# 660 rhino what should I get for it?



## coalfieldslawn (Aug 15, 2015)

I've had a 660 yamaha rhino for awhile now and after last year's phone calls about small snow jobs I want to put it to work this year. I'm not sure what all I should get for it equipment wise. What do you all usually put on your side by sides to work with? The big question for sure is, what blade to run?


----------



## 1olddogtwo (Aug 6, 2007)

I would look for one that's about 6 inches wider than your wheels so it covers at full angle


----------



## coalfieldslawn (Aug 15, 2015)

1olddogtwo;2025568 said:


> I would look for one that's about 6 inches wider than your wheels so it covers at full angle


Thanks for the advice!any brand that I should be looking into in particular?


----------



## BUFF (Dec 24, 2009)

coalfieldslawn;2025569 said:


> Thanks for the advice!any brand that I should be looking into in particular?


I have a 60" Warn ProVantage Front mount on a Grizzly, Warn doesn't make a blade wider than 60" and will probably be to narrow for your Rhino.


----------



## doolin64 (Sep 1, 2009)

For a Rhino I'd go with a minimum of a 66" plow. I've owned Warn, Moose, KFI, Rocky Mountain Atv's brand. To me, KFI is the hands down best one out there. I felt they were the highest quality and thickest steel.


----------

**Tasks and exercises:**
- 1) According to the forum thread, which plow brand does doolin64 rate as the best?
- 2) Repeat everything in the forum thread from "For a Rhino" down to "and thickest steel.".
Base every answer on the forum thread alone.

**Records:**
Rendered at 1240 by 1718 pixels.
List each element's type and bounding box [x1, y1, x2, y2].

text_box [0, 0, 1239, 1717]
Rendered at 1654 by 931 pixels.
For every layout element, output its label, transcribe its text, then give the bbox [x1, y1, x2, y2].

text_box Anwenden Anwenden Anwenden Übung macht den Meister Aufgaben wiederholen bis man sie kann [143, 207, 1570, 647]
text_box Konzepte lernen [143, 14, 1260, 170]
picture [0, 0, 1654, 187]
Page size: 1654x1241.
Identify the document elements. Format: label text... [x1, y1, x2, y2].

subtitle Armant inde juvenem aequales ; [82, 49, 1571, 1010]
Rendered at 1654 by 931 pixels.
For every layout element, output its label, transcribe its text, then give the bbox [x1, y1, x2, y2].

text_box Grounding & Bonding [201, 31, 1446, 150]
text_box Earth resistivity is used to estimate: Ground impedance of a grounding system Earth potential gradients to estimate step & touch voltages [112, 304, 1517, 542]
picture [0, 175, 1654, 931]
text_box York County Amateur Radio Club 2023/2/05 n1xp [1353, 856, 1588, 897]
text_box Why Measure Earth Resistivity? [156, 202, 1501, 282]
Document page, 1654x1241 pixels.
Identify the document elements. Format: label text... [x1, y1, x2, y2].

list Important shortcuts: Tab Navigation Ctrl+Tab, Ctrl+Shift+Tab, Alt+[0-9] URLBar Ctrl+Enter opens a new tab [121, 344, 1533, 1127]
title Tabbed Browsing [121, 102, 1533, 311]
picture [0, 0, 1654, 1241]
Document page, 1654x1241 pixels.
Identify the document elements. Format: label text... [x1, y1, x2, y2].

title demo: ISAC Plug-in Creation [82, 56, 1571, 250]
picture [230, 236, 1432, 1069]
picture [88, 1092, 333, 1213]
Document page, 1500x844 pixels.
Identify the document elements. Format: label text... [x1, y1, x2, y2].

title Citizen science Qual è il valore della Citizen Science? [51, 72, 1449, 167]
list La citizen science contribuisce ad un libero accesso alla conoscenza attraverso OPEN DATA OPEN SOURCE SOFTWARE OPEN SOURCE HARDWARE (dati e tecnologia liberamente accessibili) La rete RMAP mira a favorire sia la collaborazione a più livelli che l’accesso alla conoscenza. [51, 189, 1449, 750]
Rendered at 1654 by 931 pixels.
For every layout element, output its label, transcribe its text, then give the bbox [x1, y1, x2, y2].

**Outputs in order:**
- 1) KFI

- 2)
For a Rhino I'd go with a minimum of a 66" plow. I've owned Warn, Moose, KFI, Rocky Mountain Atv's brand. To me, KFI is the hands down best one out there. I felt they were the highest quality and thickest steel.